Aktivis Jaringan Solidaritas Korban untuk Keadilan (JSKK) menggelar aksi kamisan ke-538 di depan Istana Merdeka, Jakarta, Kamis (17/5). Dalam aksinya, JSKK menilai setelah 20 tahun reformasi pemerintah gagal melaksanakan enam agenda reformasi, diantaranya penyelesaian pelanggaran HAM berat.

Isu penyelesaian kasus pelang- garan hak asasi manusia pada masa lalu terus menjadi beban bangsa yang hingga kini belum juga terselesaikan.

Keinginan dan niat pemerintah pada masa kampanye untuk menyelesaikan kasus pelanggaran HAM masa lalu masihlah menjadi pemanis untuk menarik suara aktivis hak asasi manusia. Kuat dalam retorika dan janji, tetapi amat miskin dalam realisasi.

Peringatan 20 tahun reformasi menjadi semacam penagih janji reformasi yang belum dibayar. Perubahan UUD 1945 sudah direalisasikan, penghapusan dwifungsi ABRI sudah dilakanakan, otonomi daerah sudah dipraktikkan, dan pemberantasan korupsi sudah diperangi, meski belum tuntas. Keran kebebasan berpendapat, kebebasan pers, dan kebebasan berorganisasi dibuka pada era Presiden BJ Habibie, meski ditunggangi dengan industri berita bohong.

Namun, tuntutan untuk mengungkap tuntas pelanggaran HAM masa lalu masih jauh dari harapan. Hampir tidak ada langkah berarti untuk pengungkapan pelanggaran hak asasi manusia masa lalu.

Bahkan, latar belakang peristiwa sosial-politik gerakan reformasi, penculikan aktivis, kerusuhan 13-14 Mei 1998 sering dikenal sebagai kerusuhan Trisakti dan Semanggi di Jakarta dan sekitarnya tetaplah menjadi sejarah abu-abu yang tak kunjung jelas.

Korban dan orangtua korban pelanggaran HAM tetaplah menjadi korban, sementara para terduga pelaku atau orang yang diduga harus bertanggung jawab atas sejumlah pelanggaran hak asasi manusia juga tidak terjamah. Bahkan, mereka bisa memanfaatkan panggung demokrasi untuk kembali ikut dalam kontestasi dan mengubah citra diri di mata rakyat.

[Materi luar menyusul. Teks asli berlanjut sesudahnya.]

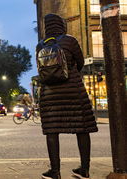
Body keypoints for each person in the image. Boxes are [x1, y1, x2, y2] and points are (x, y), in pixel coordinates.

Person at [37, 14, 98, 179]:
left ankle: (55, 171)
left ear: (46, 27)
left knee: (52, 131)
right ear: (61, 25)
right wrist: (71, 75)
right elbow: (80, 63)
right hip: (73, 92)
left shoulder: (41, 45)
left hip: (50, 95)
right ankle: (84, 169)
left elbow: (41, 70)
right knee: (82, 129)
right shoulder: (70, 41)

Adalah kenyataan, sejumlah orang masih hilang dan tak diketahui keberadaannya. Dalam terminologi hak asasi manusia ini disebut sebagai continuing disappearance. Tidak diketahui apakah orang hilang itu meninggal atau masih hidup. Status keperdataannya menjadi tidak jelas.

Presiden Joko Widodo dalam dokumen Nawacita bisa saja menorehkan keinginannya untuk menyelesaikan berbagai kasus pelanggaran hak asasi manusia masa lalu. "Kami akan menghormati hak asasi manusia dan menyelesaikan kasus pelanggaran hak asasi manusia masa lalu secara berkeadilan."

Namun, hingga 3,5 tahun pemerintahannya, Presiden Joko Widodo-Wakil Presiden Jusuf Kalla belum bisa menuntaskan kasus pelanggaran hak asasi manusia masa lalu. Pelanggaran hak asasi manusia masih terjadi oleh sesama kelompok masyarakat.

Pelanggaran hak asasi manusia masa lalu tetaplah akan menjadi beban sejarah. Ia akan terus menggelayuti perjalanan masa depan bangsa. Indonesia tak seberuntung Afrika Selatan yang mempunyai tokoh negarawan seperti Nelson Mandela dan Uskup Desmond Tutu yang mampu membawa bangsanya berekonsiliasi dengan sejarah kelam Afrika Selatan saat politik apartheid diterapkan di sana. Sementara di Indonesia lebih banyak politisi yang memikirkan kursi kekuasaan, minus negarawan yang memikirkan kepentingan bangsa dan HAM.